From the first line below to the last, reproduce the material exactly and leave out the images.

**Records for the task:**

══════════════════════════════

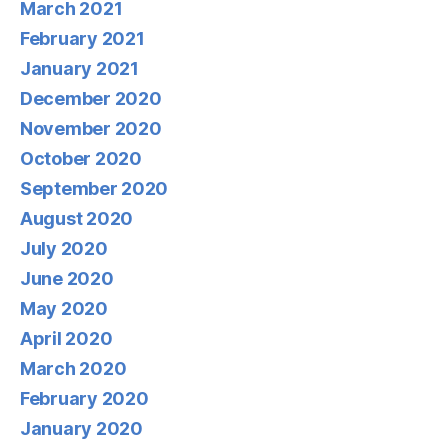
March 2021
February 2021
January 2021
December 2020
November 2020
October 2020
September 2020
August 2020
July 2020
June 2020
May 2020
April 2020
March 2020
February 2020
January 2020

══════════════════════════════

**Answer to this problem:**
March 2021
February 2021
January 2021
December 2020
November 2020
October 2020
September 2020
August 2020
July 2020
June 2020
May 2020
April 2020
March 2020
February 2020
January 2020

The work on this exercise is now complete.